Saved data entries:
• • • •

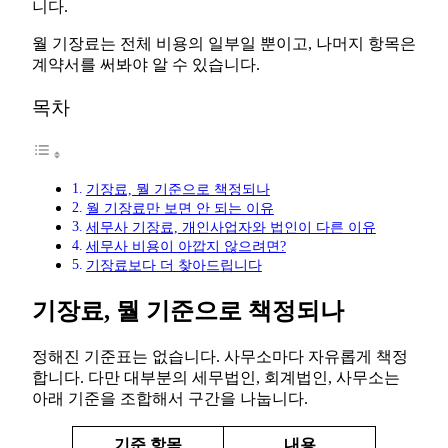
니다.
월 기장료는 전체 비용의 일부일 뿐이고, 나머지 항목은
계약서를 써봐야 알 수 있습니다.
목차
기장료, 뭘 기준으로 책정되나
월 기장료만 보면 안 되는 이유
세무사 기장료, 개인사업자와 법인이 다른 이유
세무사 비용이 아깝지 않으려면?
기장료보다 더 찾아드립니다
기장료, 뭘 기준으로 책정되나
정해진 기준표는 없습니다. 사무소마다 자유롭게 책정
합니다. 다만 대부분의 세무법인, 회계법인, 사무소는
아래 기준을 조합해서 구간을 나눕니다.
기준 항목
내용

• • • •

▸ Problem to solve
Leave nothing out but the pictures when transcribing the records.

▸ Response area
니다.
월 기장료는 전체 비용의 일부일 뿐이고, 나머지 항목은
계약서를 써봐야 알 수 있습니다.
목차
기장료, 뭘 기준으로 책정되나
월 기장료만 보면 안 되는 이유
세무사 기장료, 개인사업자와 법인이 다른 이유
세무사 비용이 아깝지 않으려면?
기장료보다 더 찾아드립니다
기장료, 뭘 기준으로 책정되나
정해진 기준표는 없습니다. 사무소마다 자유롭게 책정
합니다. 다만 대부분의 세무법인, 회계법인, 사무소는
아래 기준을 조합해서 구간을 나눕니다.
기준 항목
내용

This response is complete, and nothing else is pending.